No último dia 3, o suspeito teve a prisão convertida em preventiva pelo TJMG após ser acusado de feminicídio. Houve, ainda, os agravantes de motivo torpe, asfixia e recurso que dificultou a defesa da vítima, já que o laudo do Instituto Médico-Legal (IML) apontou que a mulher sofreu envenenamento.

Segundo o Ministério Público, as investigações apontaram que o assassinato foi motivado porque a vítima "não conseguia cumprir o papel de esposa e de mãe". A depressão profunda que ela enfrentava, agravada por problemas com álcool e remédios, teria colaborado para que o relacionamento se desgastasse. Ainda segundo a denúncia, ela foi intoxicada pelo marido com medicamentos e bebida. Mas, como ela não morreu, ele a esganou.

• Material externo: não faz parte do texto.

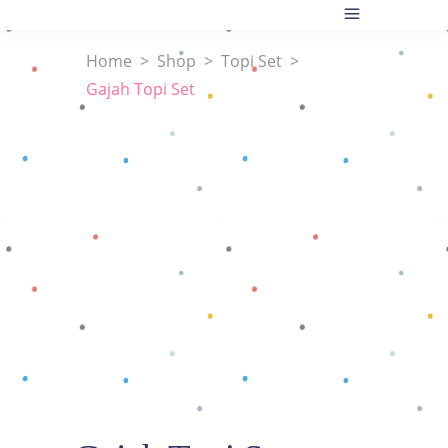
Home
>
Shop
>
Topi Set
>
Gajah Topi Set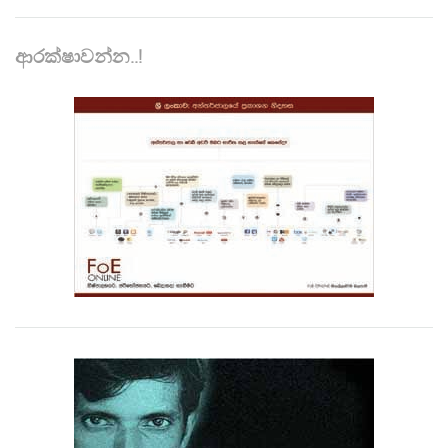
ආරක්ෂාවන්න..!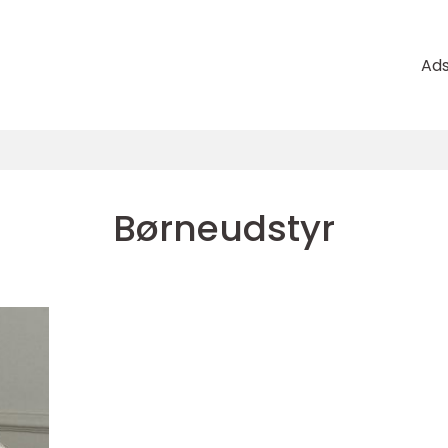
Ad
Børneudstyr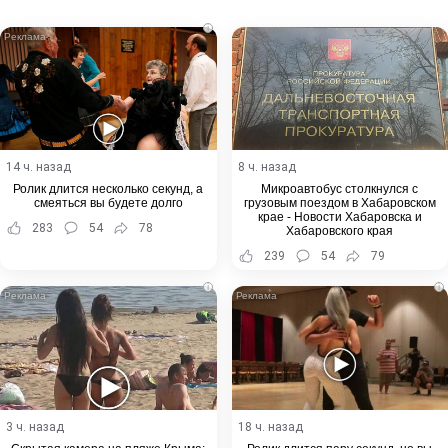
Email
i
14 ч. назад
8 ч. назад
Ролик длится несколько секунд, а
Микроавтобус столкнулся с
смеяться вы будете долго
грузовым поездом в Хабаровском
крае - Новости Хабаровска и
283
54
78
Хабаровского края
239
54
79
i
i
3 ч. назад
18 ч. назад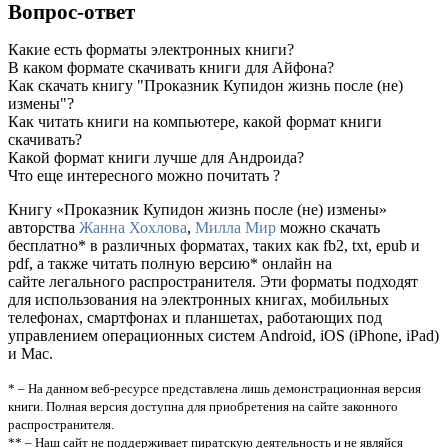
Вопрос-ответ
Какие есть форматы электронных книги?
В каком формате скачивать книги для Айфона?
Как скачать книгу "Проказник Купидон жизнь после (не)
измены"?
Как читать книги на компьютере, какой формат книги
скачивать?
Какой формат книги лучше для Андроида?
Что еще интересного можно почитать ?
Книгу «Проказник Купидон жизнь после (не) измены»
авторства
Жанна Хохлова
,
Милла Мир
можно скачать
бесплатно* в различных форматах, таких как fb2, txt, epub и
pdf, а также читать полную версию* онлайн на
сайте легального распространителя. Эти форматы подходят
для использования на электронных книгах, мобильных
телефонах, смартфонах и планшетах, работающих под
управлением операционных систем Android, iOS (iPhone, iPad)
и Mac.
* – На данном веб-ресурсе представлена лишь демонстрационная версия
книги. Полная версия доступна для приобретения на сайте законного
распространителя.
** – Наш сайт не поддерживает пиратскую деятельность и не являйся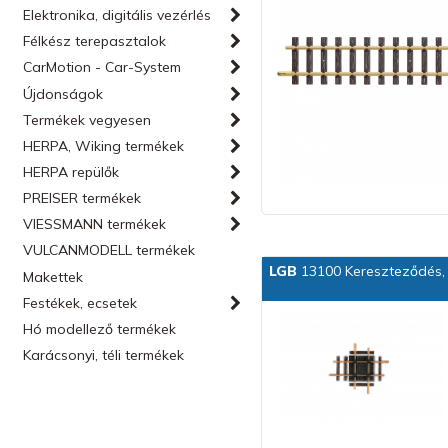
Elektronika, digitális vezérlés
Félkész terepasztalok
CarMotion - Car-System
Újdonságok
Termékek vegyesen
HERPA, Wiking termékek
HERPA repülők
PREISER termékek
VIESSMANN termékek
VULCANMODELL termékek
LGB
13100 Kereszteződés,
Makettek
Festékek, ecsetek
Hó modellező termékek
Karácsonyi, téli termékek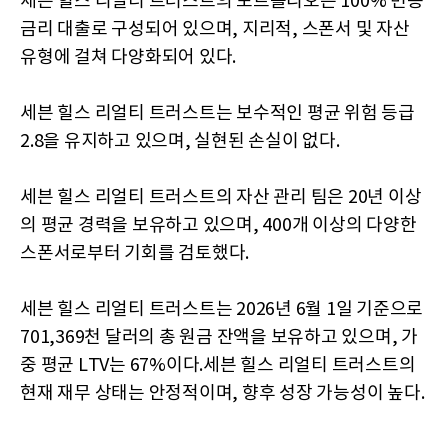
세븐 힐스 리얼티 트러스트의 포트폴리오는 100% 변동
금리 대출로 구성되어 있으며, 지리적, 스폰서 및 자산
유형에 걸쳐 다양화되어 있다.
세븐 힐스 리얼티 트러스트는 보수적인 평균 위험 등급
2.8을 유지하고 있으며, 실현된 손실이 없다.
세븐 힐스 리얼티 트러스트의 자산 관리 팀은 20년 이상
의 평균 경력을 보유하고 있으며, 400개 이상의 다양한
스폰서로부터 기회를 검토했다.
세븐 힐스 리얼티 트러스트는 2026년 6월 1일 기준으로
701,369천 달러의 총 원금 잔액을 보유하고 있으며, 가
중 평균 LTV는 67%이다.세븐 힐스 리얼티 트러스트의
현재 재무 상태는 안정적이며, 향후 성장 가능성이 높다.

Em 3 de abril, a mulher foi encontrada morta no apartamento do casal, no bairro Buritis, na região Oeste de BH. Na ocasião, o médico que emitiu relatório sobre o óbito teria declarado a causa primária da morte como pneumonite, uma inflamação nos pulmões que pode ser causada por diversos fatores ou mesmo que ela poderia ter morrido por intoxicação.

A reportagem não conseguiu falar com advogado que defende o promotor.